October 7th, 2009 by Shawn Cannon

It is relatively easy to make money in a trending market. Sometimes it’s as simple as watching which direction price is moving and trading with the flow. If you have a forex trading system that’s only profitable in a trending market, the worst thing you can to experience is a ranging market. In general, a ranging market could possibly devour the profits from a system developed around a trending market.

Now I’m not saying you cannot trade profitably in a ranging market. I am however saying it is more difficult. I personally would rather just not bother with a ranging market if I can hold out for the more profitable trending market.

There are a variety of indicators to help determine if price is range-bound.

ADX

The Average Directional Index indicator was designed to measure the strength of a trend. As such, if price becomes range bound the ADX level will decline. When ADX measures at 20 or below it is safe to assume that price is ranging. As the level increases the trend is gaining strength once again.

Bollinger Bands

Bollinger Bands are an excellent tool in determining if a price is either ranging or breaking out in a trend. Bollinger Bands measure the extreme of volatility with a currency pair. When the bands are wide and moving apart the volatility of the pair is greater and it is common to see that the price is trending in one direction or another.

However, if the bands are constrained and tight, volatility is low and price tends to bounce up and down in a tight environment. This is a good indication that price is range bound.

## Material provided

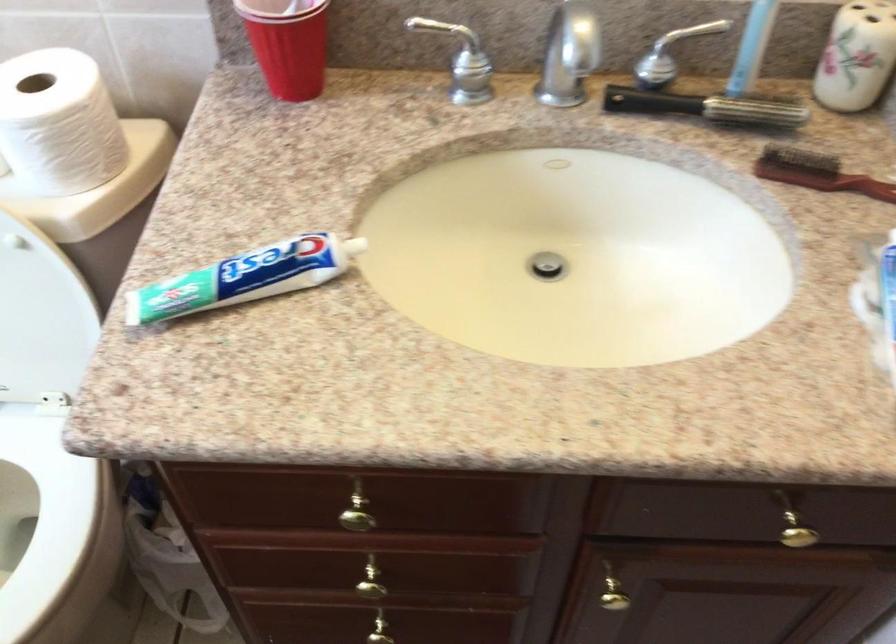
What do you see at coordinates (613, 601) in the screenshot? I see `the gold cabinet knob` at bounding box center [613, 601].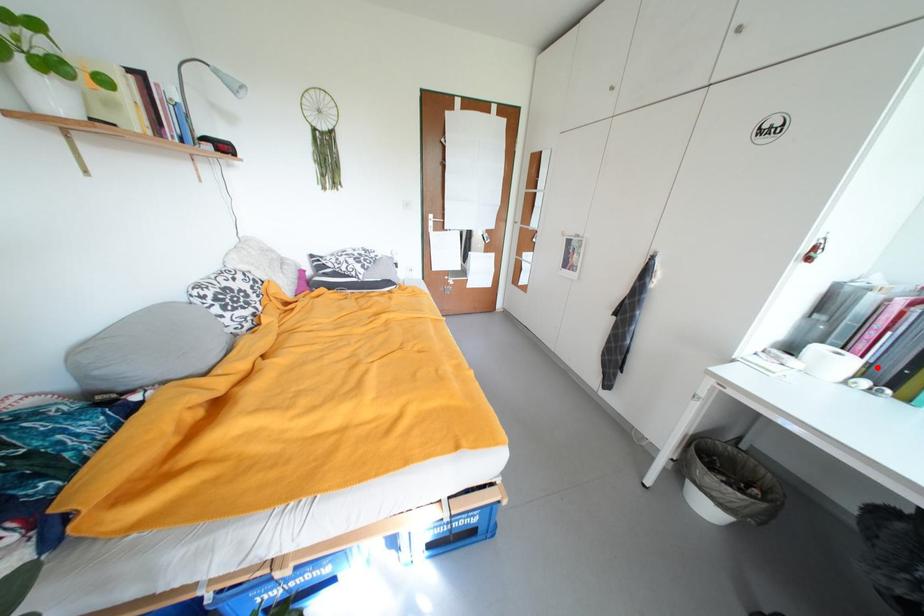
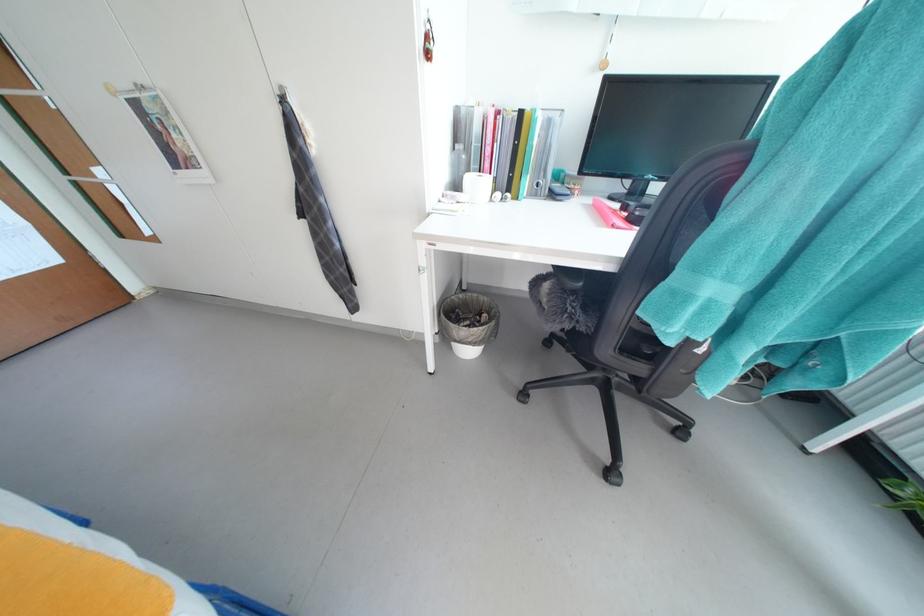
Where in the second image is the point corresponding to the highlighted location from the first image?

(503, 182)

## How to complete this task
From the passage on ranging markets, pull out the part starting with "Now I’m not" and going on through "profitable trending market.", word for word.

## Output for this exercise
Now I’m not saying you cannot trade profitably in a ranging market. I am however saying it is more difficult. I personally would rather just not bother with a ranging market if I can hold out for the more profitable trending market.